When it comes to actual crunching, the ATI architecture runs rings around NVIDIA:
http://golubev.com/files/igrargpu/rar3_speed.pngHowever, the CUDA tools are far better than the OpenCL used on the AMD cards, and the result is that usually programs run slower on ATI than NVIDIA, despite the natural advantages that ATI ought to have.
NVIDIA are after all chasing crunching with Tesla, whereas AMD are far more focused on pure-graphics.
Intel integrated cores range from poor to great. There's nothing shoddy about the high-end Intel integrated graphics, its just not the premium part that a discrete graphics card is. But that doesn't mean that bangs-for-bucks the Intel cards are rubbish.

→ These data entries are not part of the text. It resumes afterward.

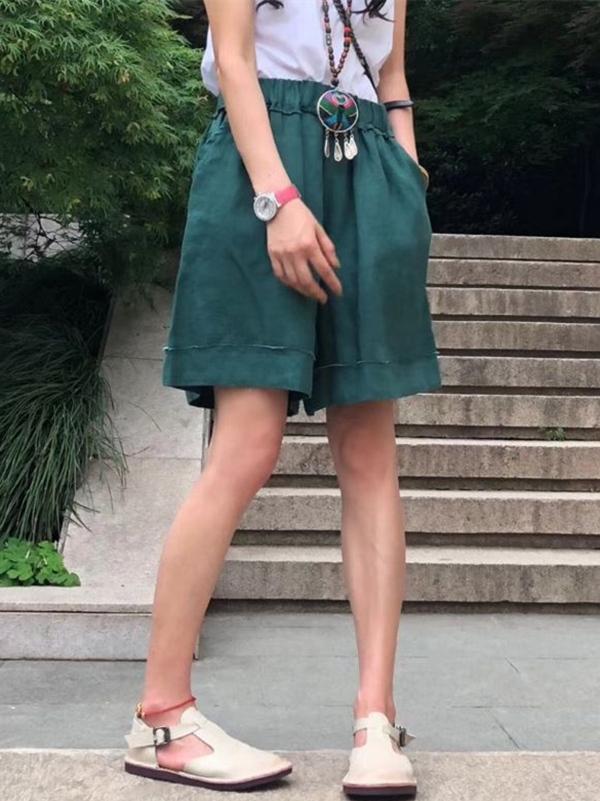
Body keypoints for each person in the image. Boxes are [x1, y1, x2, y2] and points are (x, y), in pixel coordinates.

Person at [123, 0, 441, 795]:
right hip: (262, 159)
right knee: (247, 445)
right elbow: (235, 59)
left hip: (369, 165)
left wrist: (408, 181)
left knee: (370, 452)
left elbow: (393, 75)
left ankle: (377, 719)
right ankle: (163, 715)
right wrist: (278, 199)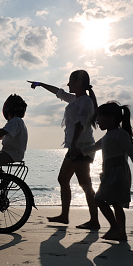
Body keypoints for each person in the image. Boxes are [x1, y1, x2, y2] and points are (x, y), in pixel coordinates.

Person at [28, 70, 99, 229]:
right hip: (75, 146)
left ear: (79, 82)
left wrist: (74, 145)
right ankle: (64, 216)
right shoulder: (75, 99)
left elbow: (80, 124)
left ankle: (94, 221)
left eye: (70, 81)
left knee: (85, 183)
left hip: (82, 147)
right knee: (63, 179)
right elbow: (58, 92)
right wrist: (40, 84)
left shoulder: (85, 101)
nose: (68, 84)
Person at [80, 101, 133, 241]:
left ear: (111, 118)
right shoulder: (107, 136)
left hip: (119, 173)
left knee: (100, 199)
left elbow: (132, 152)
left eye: (100, 117)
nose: (97, 120)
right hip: (109, 173)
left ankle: (115, 228)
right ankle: (120, 232)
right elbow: (93, 147)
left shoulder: (120, 134)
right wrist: (78, 152)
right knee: (115, 204)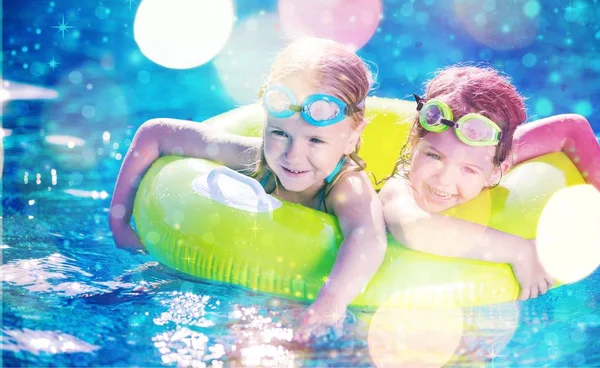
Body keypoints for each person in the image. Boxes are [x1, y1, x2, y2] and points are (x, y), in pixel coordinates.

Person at [109, 37, 387, 341]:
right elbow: (155, 134)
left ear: (351, 138)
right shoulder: (257, 159)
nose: (292, 155)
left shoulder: (344, 185)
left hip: (299, 297)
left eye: (316, 141)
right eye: (279, 133)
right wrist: (119, 222)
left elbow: (367, 237)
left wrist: (331, 303)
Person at [379, 65, 600, 300]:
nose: (444, 179)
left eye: (468, 169)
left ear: (497, 173)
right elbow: (414, 229)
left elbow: (571, 128)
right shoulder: (399, 190)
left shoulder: (489, 152)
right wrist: (521, 250)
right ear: (414, 144)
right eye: (434, 156)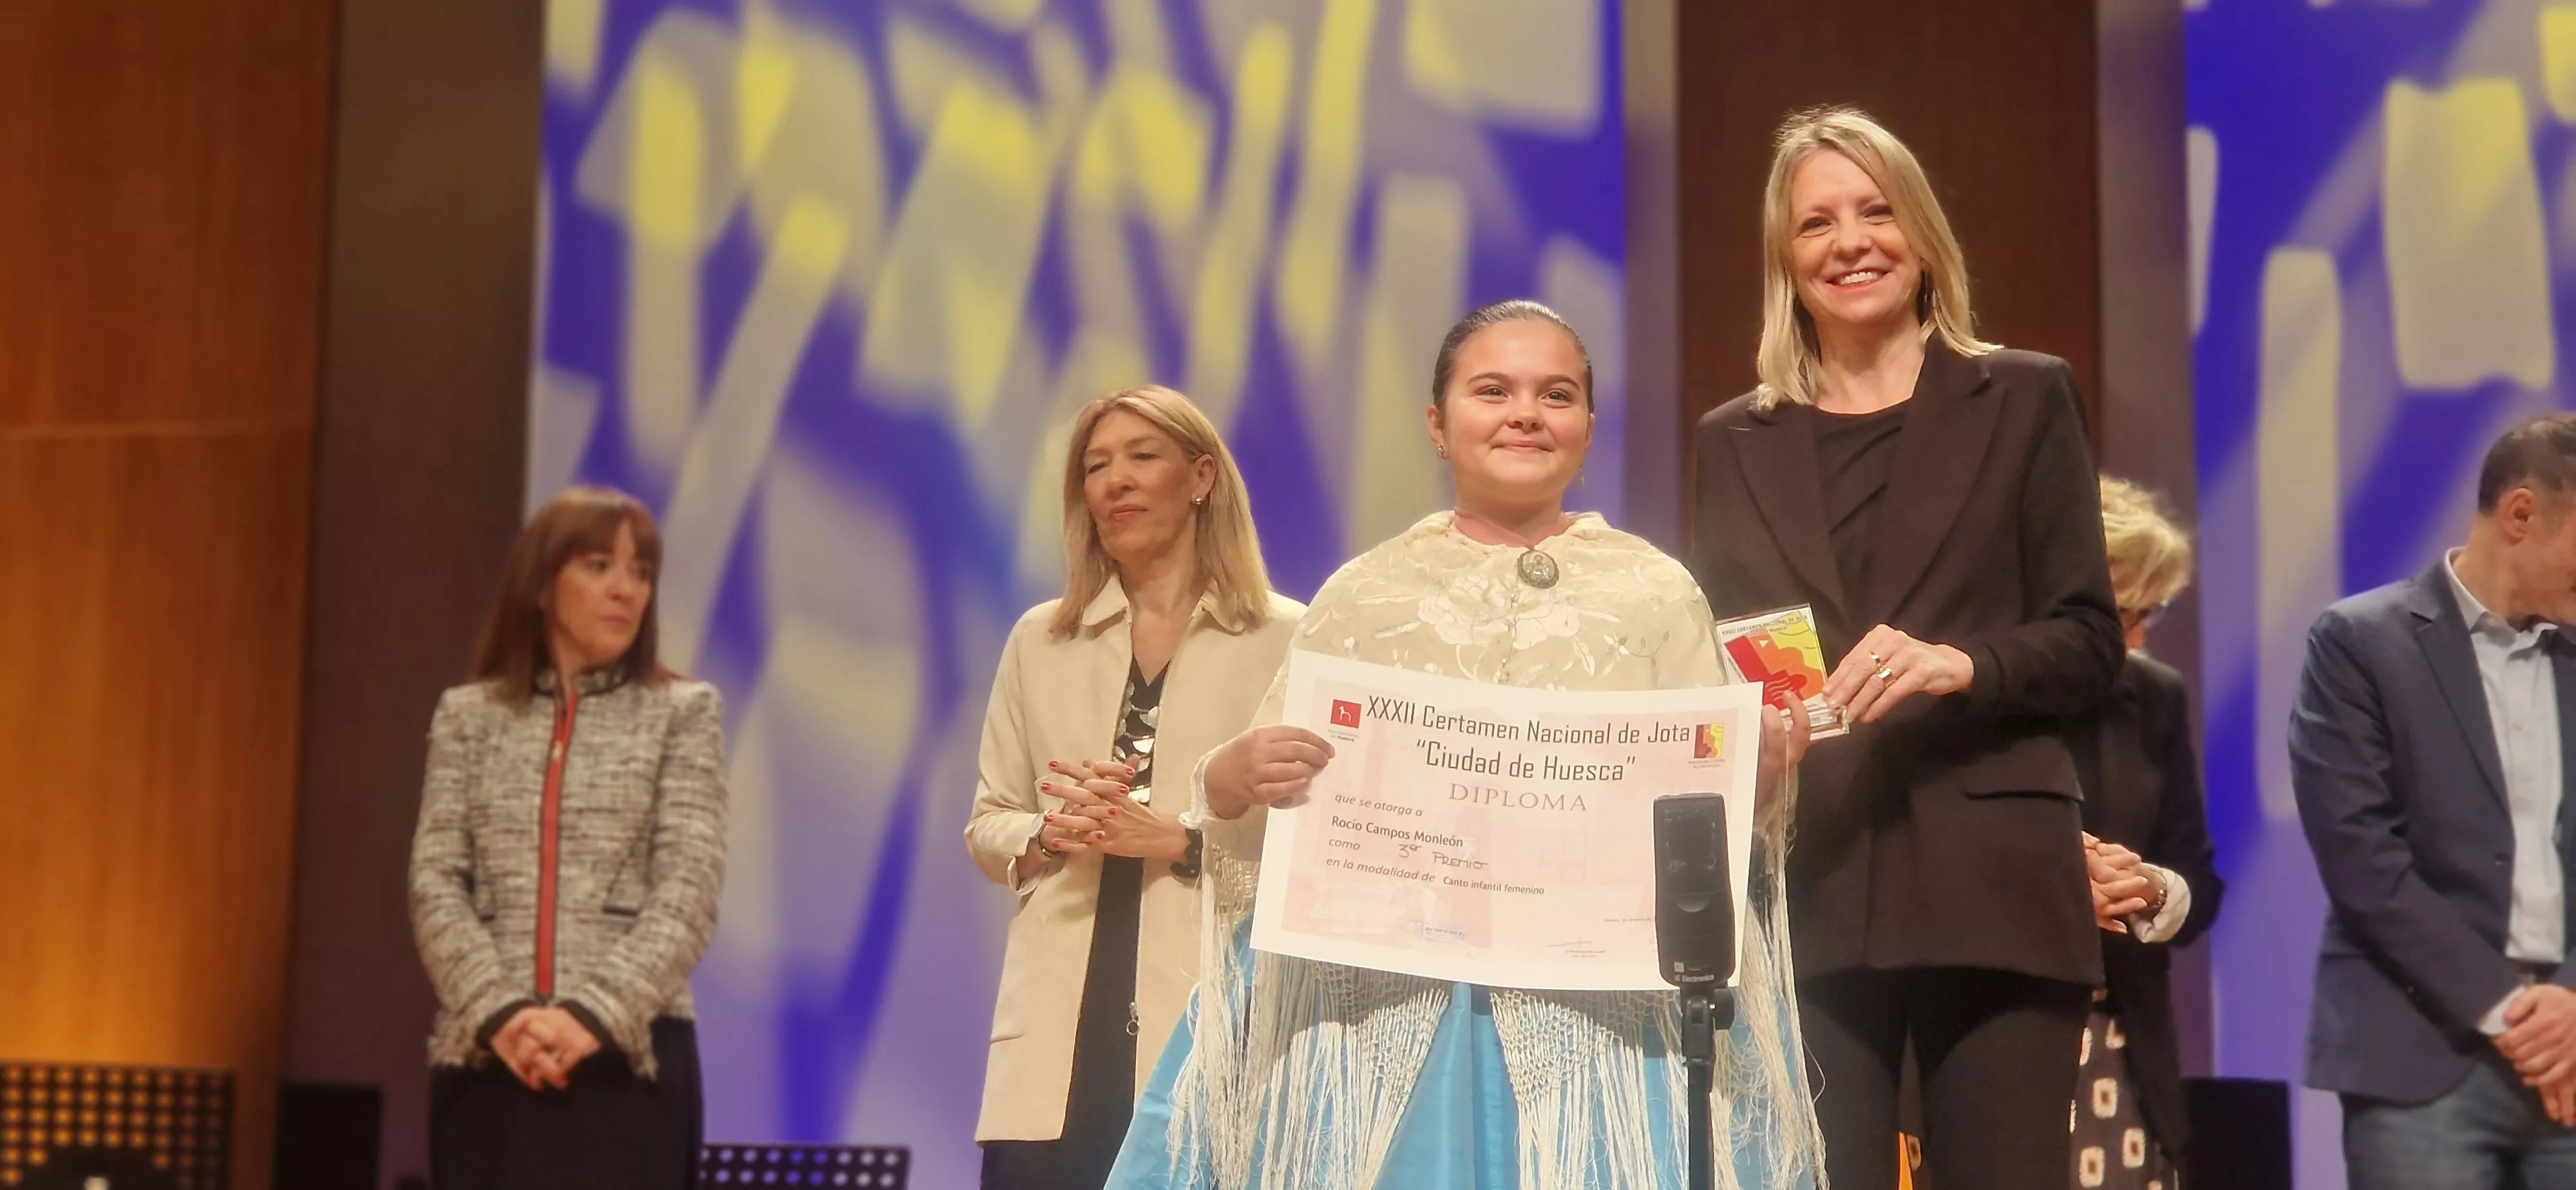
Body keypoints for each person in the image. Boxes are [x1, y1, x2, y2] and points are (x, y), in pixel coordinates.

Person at [1106, 300, 1828, 1190]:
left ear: (1590, 429)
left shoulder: (1654, 590)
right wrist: (1225, 779)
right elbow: (1276, 838)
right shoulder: (1364, 594)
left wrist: (1758, 775)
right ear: (1438, 425)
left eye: (1555, 394)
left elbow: (1706, 828)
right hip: (1392, 1014)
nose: (1526, 411)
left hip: (1603, 1026)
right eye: (1494, 390)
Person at [1688, 106, 2126, 1190]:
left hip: (1997, 880)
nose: (1852, 242)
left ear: (1922, 234)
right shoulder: (1733, 439)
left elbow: (2086, 641)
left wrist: (1961, 664)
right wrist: (1760, 733)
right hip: (1819, 879)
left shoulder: (2025, 394)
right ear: (1784, 261)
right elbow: (1734, 653)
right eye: (1816, 225)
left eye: (1877, 212)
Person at [966, 385, 1305, 1189]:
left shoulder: (1287, 637)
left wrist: (1183, 841)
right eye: (1095, 466)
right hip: (1055, 1032)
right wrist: (1048, 834)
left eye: (1141, 457)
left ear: (1200, 476)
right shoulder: (1040, 640)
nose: (1114, 481)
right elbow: (988, 824)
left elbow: (1318, 855)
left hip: (1210, 1024)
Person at [409, 487, 728, 1190]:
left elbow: (689, 891)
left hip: (629, 1066)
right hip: (489, 1064)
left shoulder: (683, 714)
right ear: (540, 584)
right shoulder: (469, 718)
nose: (625, 589)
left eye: (640, 572)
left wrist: (589, 1017)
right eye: (598, 565)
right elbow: (436, 886)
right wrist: (502, 1013)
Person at [2290, 414, 2576, 1188]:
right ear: (2521, 514)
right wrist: (2514, 1012)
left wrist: (2571, 1006)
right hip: (2418, 1055)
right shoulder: (2358, 643)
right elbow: (2360, 858)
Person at [2065, 477, 2227, 1188]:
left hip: (2116, 1038)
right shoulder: (1982, 697)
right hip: (1991, 1031)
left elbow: (2200, 882)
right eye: (2126, 611)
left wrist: (2155, 892)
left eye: (2150, 612)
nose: (2134, 637)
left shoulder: (2155, 696)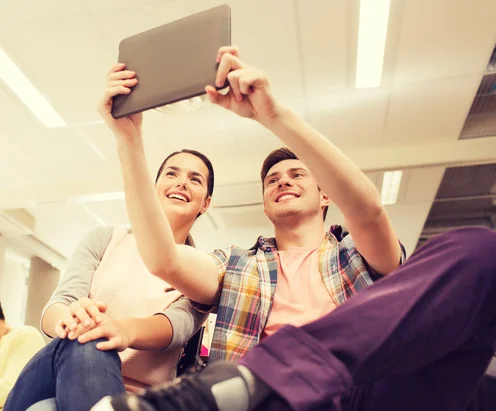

The high-end cards are much more capable than the games. If you are developing a game you can't really dictate that users must have only the highest-end cards. So you limit your 'quality' slider to things that are generic and easily dynamic such as 'number of lights' and 'filter quality' and perhaps 'texture quality' but you can't raelly build your engine around some super-high-end thing like NV_vdpau_interop (to pick an extension at random) because you'd end up having to build basically two or more different rendering engines.
It takes a massive investment to make a good engine, and you see this starkest on consoles; the hardware doesn't change, but the graphics in games released gets progressively better as the engines better learn how to utilise the hardware.